How to complete this task ->
Set out the material from its first line up to and including the line containing "[![Graphique des résultats" as a Markdown table headed Row and Line. Number each line under Row, and leave out blank lines.

Record extracts ->
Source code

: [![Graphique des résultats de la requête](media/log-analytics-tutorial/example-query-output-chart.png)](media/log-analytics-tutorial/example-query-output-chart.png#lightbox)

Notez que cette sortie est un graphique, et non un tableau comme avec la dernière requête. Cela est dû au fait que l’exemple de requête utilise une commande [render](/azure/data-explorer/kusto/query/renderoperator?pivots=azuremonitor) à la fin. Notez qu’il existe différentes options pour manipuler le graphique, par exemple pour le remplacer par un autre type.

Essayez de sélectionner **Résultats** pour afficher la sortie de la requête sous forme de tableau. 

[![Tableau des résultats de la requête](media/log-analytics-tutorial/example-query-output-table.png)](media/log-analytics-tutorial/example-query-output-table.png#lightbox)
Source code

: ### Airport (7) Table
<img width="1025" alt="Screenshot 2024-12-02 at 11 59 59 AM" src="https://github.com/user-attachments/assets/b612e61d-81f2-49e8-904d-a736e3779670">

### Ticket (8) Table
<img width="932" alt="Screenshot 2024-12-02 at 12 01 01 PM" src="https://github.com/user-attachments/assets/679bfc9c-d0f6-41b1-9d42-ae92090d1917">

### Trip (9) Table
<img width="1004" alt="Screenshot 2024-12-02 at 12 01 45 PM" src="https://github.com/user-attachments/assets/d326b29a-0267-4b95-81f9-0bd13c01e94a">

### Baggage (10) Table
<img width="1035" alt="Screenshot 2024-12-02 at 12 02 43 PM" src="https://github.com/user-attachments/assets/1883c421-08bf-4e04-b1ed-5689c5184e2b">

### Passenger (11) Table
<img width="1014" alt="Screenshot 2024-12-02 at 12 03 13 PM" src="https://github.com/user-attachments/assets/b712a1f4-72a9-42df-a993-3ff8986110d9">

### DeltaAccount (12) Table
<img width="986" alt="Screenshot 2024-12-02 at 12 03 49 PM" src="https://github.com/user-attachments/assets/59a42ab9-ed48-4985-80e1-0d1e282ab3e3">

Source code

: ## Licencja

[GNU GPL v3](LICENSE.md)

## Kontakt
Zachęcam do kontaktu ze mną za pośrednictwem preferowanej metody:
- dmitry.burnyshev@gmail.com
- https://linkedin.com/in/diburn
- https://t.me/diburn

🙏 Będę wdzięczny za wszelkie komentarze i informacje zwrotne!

Reply ->
| Row | Line |
|---|---|
| 1 | Source code |
| 2 | : [![Graphique des résultats de la requête](media/log-analytics-tutorial/example-query-output-chart.png)](media/log-analytics-tutorial/example-query-output-chart.png#lightbox) |